Milk crate toilet and 5 gal bucket washer look pretty good.
http://www.buzzfeed.com/peggy/campin...derline-genius

----------


## crashdive123

Some really cool ideas.  Thanks.

----------


## BENESSE

I LOVE this kinda stuff! Can't wait to try all of 'em, esp. crescent rolls over campfire & mountain dew lantern. Just think how much fun the kids would have with this.
Thanks, Hunter!

----------


## Wildthang

I liked the coffee can tp protector! Not the most important but was still cool!

----------


## hunter63

> I liked the coffee can tp protector! Not the most important but was still cool!


This is a real old idea.....MF did in the car or truck.....

In my "Service guy days", came across a couple of "older guys"....that carried a 3# coffee can in the truck.
Roll of T.P. and about 1/2 full of sawdust.......
When asked....sometimes having something to use in your truck...or up on a roof..... is important..if ya get my drift.

I carry a can (plastic) and TP in the trucks, have for a lot for years.

----------


## Lamewolf

> I LOVE this kinda stuff!
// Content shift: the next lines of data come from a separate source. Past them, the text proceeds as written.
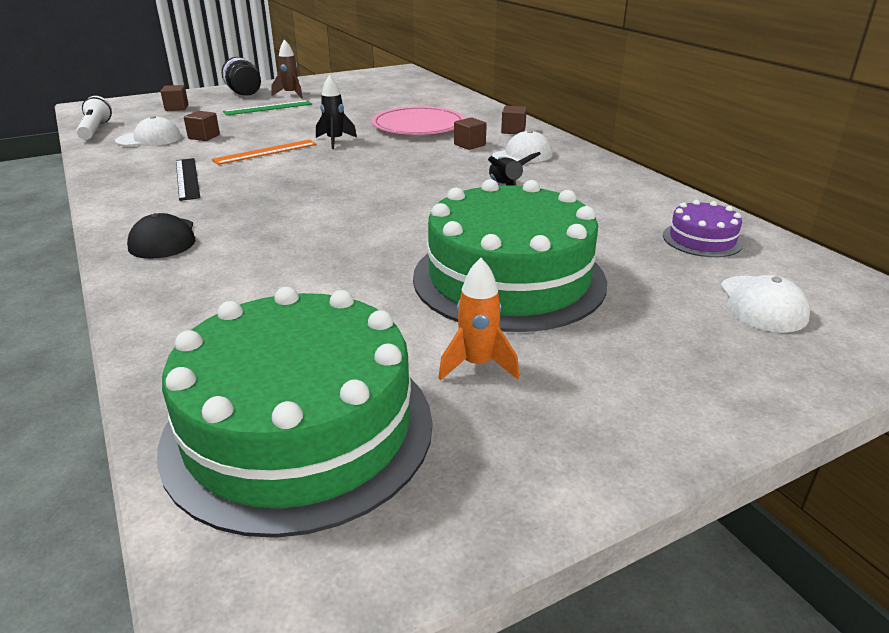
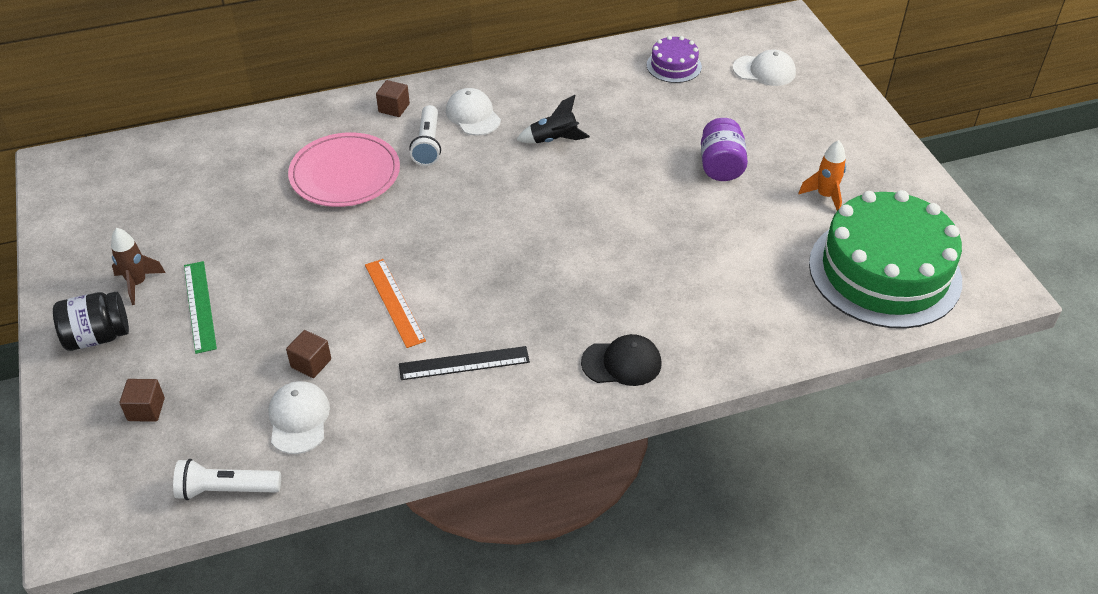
camera: 80 degrees left, 15 degrees up
black rocket [316,75,357,149] -> none
green cake [413,179,607,332] -> purple jar [701,118,748,181]
brown cube [454,117,487,150] -> white flashlight [409,105,441,166]

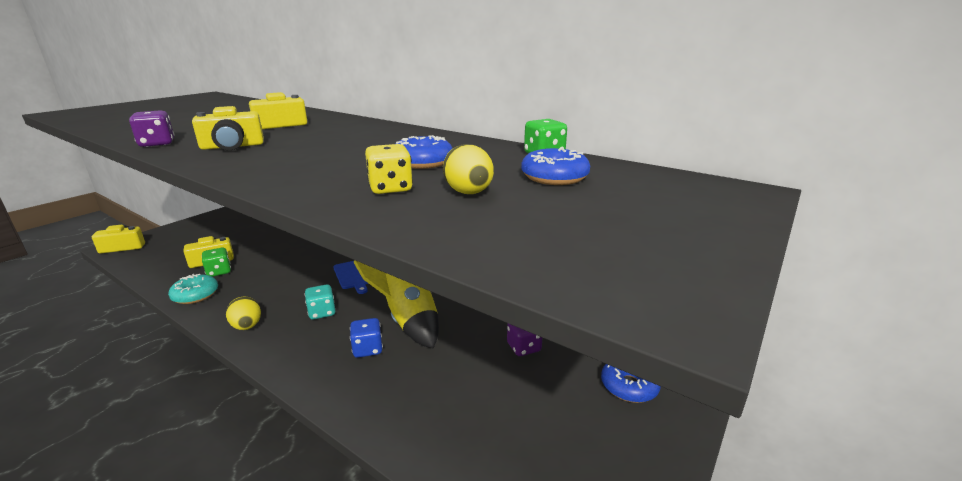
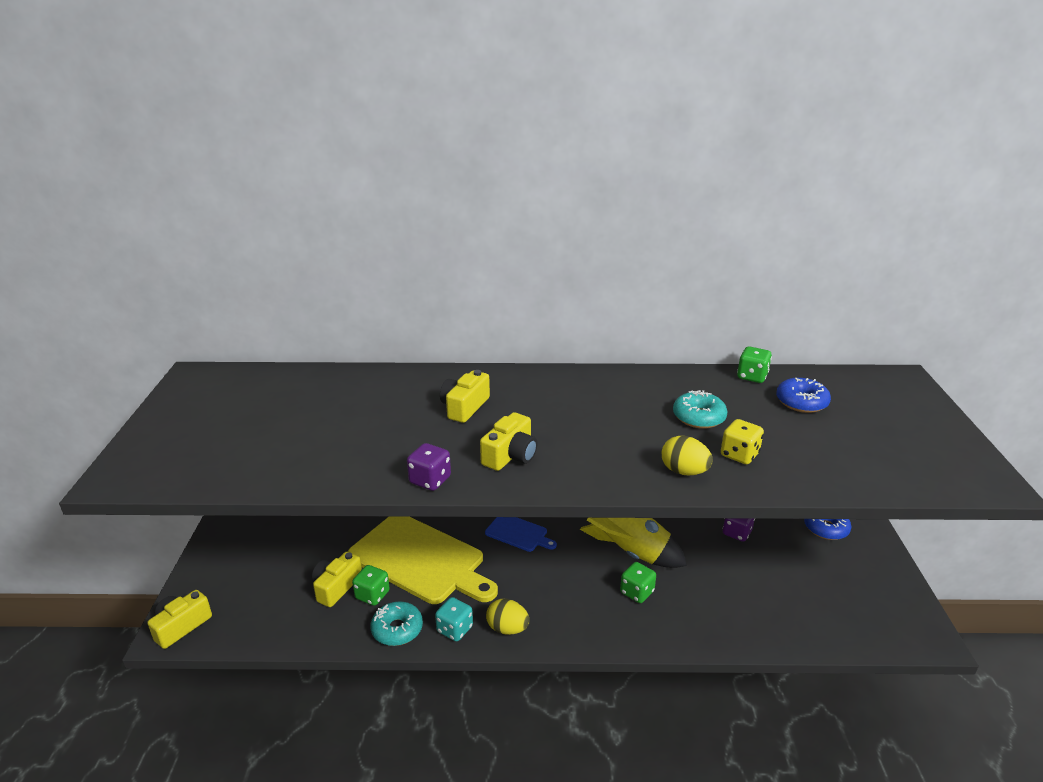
camera: 35 degrees left, 5 degrees up
turquoise dice [305,284,336,319] -> turquoise dice moved to [435,597,473,641]
blue dice [350,318,383,358] -> green dice [620,562,656,603]
blue donut [395,135,453,169] -> turquoise donut [673,390,728,429]
yellow egg [443,144,494,194] -> yellow egg moved to [662,436,713,476]
none -> yellow cutting board [348,516,498,604]

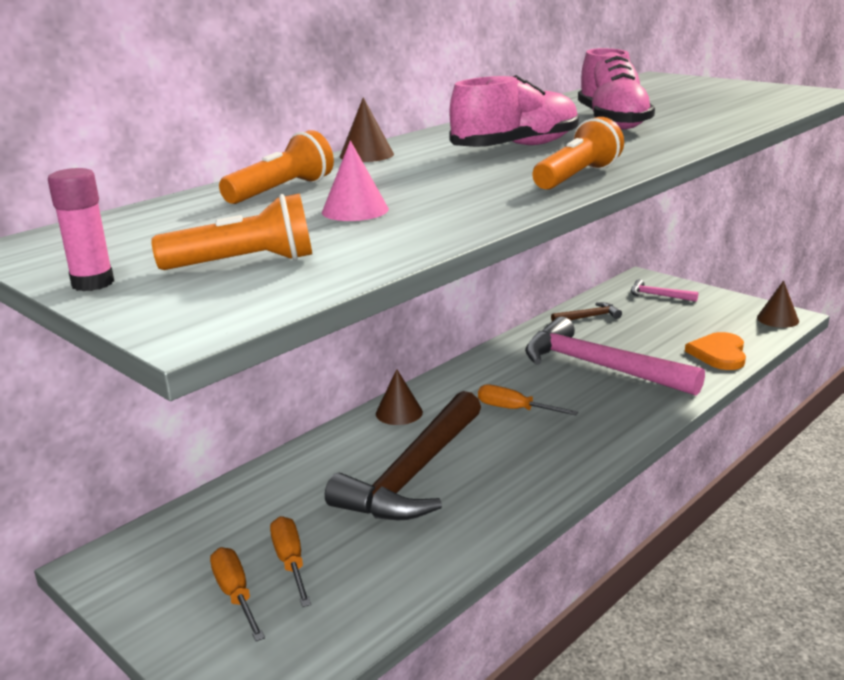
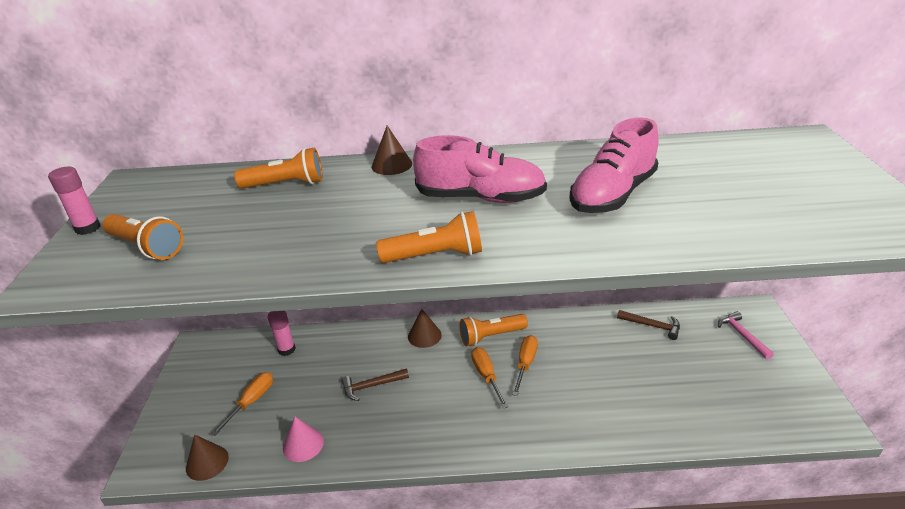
camera: 45 degrees right, 10 degrees up
orange screwdriver [210,547,265,641] -> orange screwdriver moved to [512,335,538,396]
pink cone [322,141,389,221] -> pink cone moved to [283,417,324,462]
brown hammer [325,391,481,520] -> brown hammer [342,368,409,401], size x0.43
pink hammer [525,317,705,396] -> none
orange heart [685,332,746,370] -> none
brown cone [757,281,799,328] -> brown cone moved to [186,434,229,481]
none -> pink glue stick [268,311,296,356]
none -> orange flashlight [460,314,528,346]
Can't wait to try all of 'em, esp. crescent rolls over campfire & mountain dew lantern. Just think how much fun the kids would have with this.
> Thanks, Hunter!


Mountain Dew lantern is a hoax !

----------


## Rick

Good stuff, Hunter. Except the trailer hitch hammock was a problem. When I sat down in it the truck pulled a wheeley and I was sitting on the ground. Not funny.

----------


## hunter63

> Good stuff, Hunter. Except the trailer hitch hammock was a problem. When I sat down in it the truck pulled a wheeley and I was sitting on the ground. Not funny.


I used to use a pipe on the hitch on the bumper of my '54 Chevy to hold up one end of a "jungle hammock", that used to be available surplus from ads on the back cover of Popular Mechanics magazine.......pull up to a tree...tie up one end, put pipe in holder, tie up other end or hammock....pull car ahead till the proper tightness was reached........
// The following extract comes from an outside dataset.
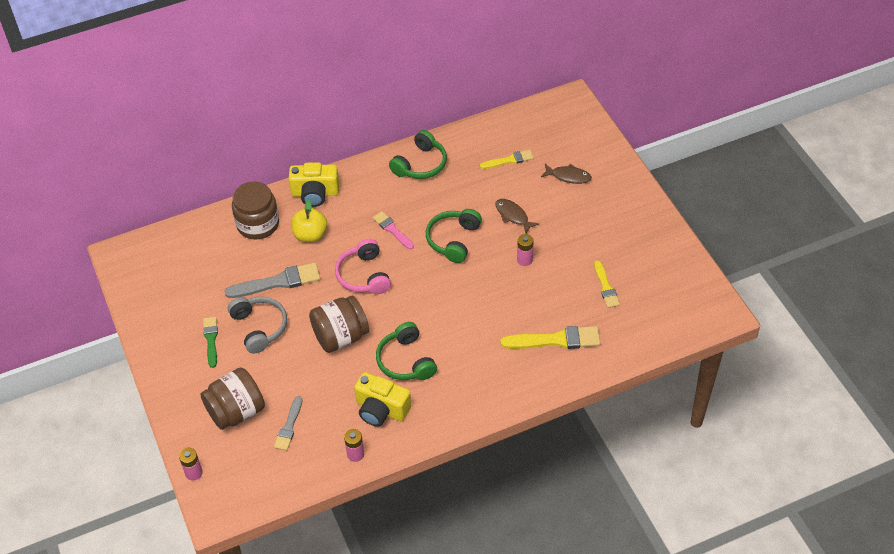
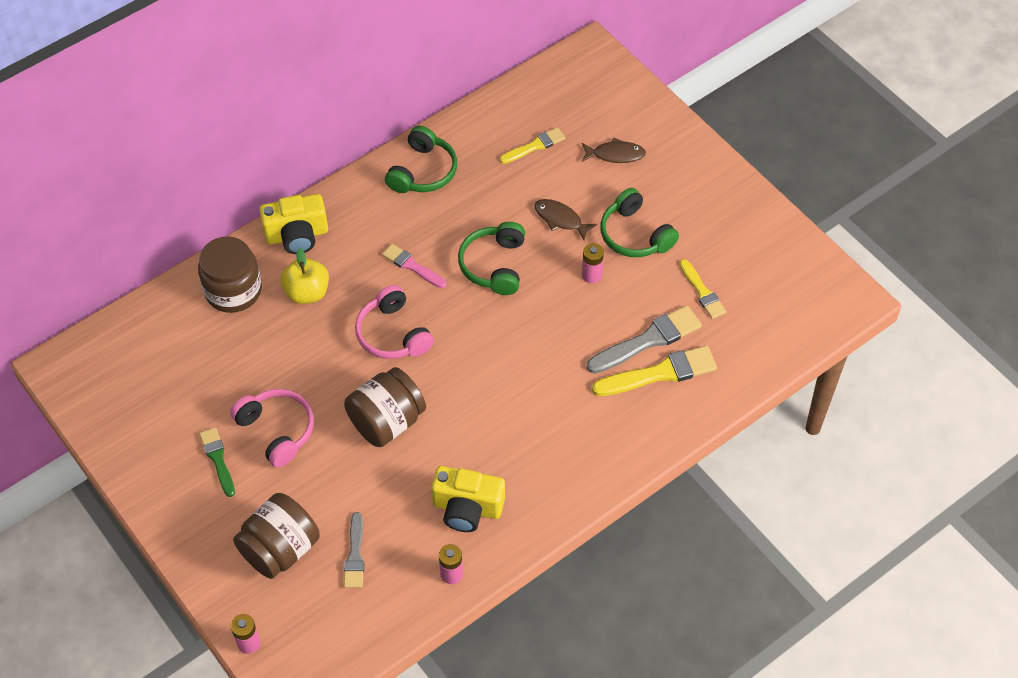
camera: 15 degrees left, 5 degrees up
grey brush [225,263,320,298] -> grey brush moved to [587,305,702,374]
grey headphones [228,297,287,354] -> pink headphones [230,389,314,467]
green headphones [376,322,437,380] -> green headphones moved to [600,188,679,257]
> Mountain Dew lantern is a hoax !


Yeah, I think Ken did a review/try out....on this....and was a fail......Oh well

If any of y'all read the "comments" on this posting.....I had a hard time believing how many people, couldn't wait to pick it apart, bash ideas, make stupid comments....like "why make a lantern, when you can buy one at Walmart........."......etc.

So I guess the 1/2 full vs 1/2 empty crowds are still active........lots of bored, grumpy, nasty people that can't wait to trash.....Then you have the ....Hey cool, might be a good creative idea.........LOL........Sort of like life.

----------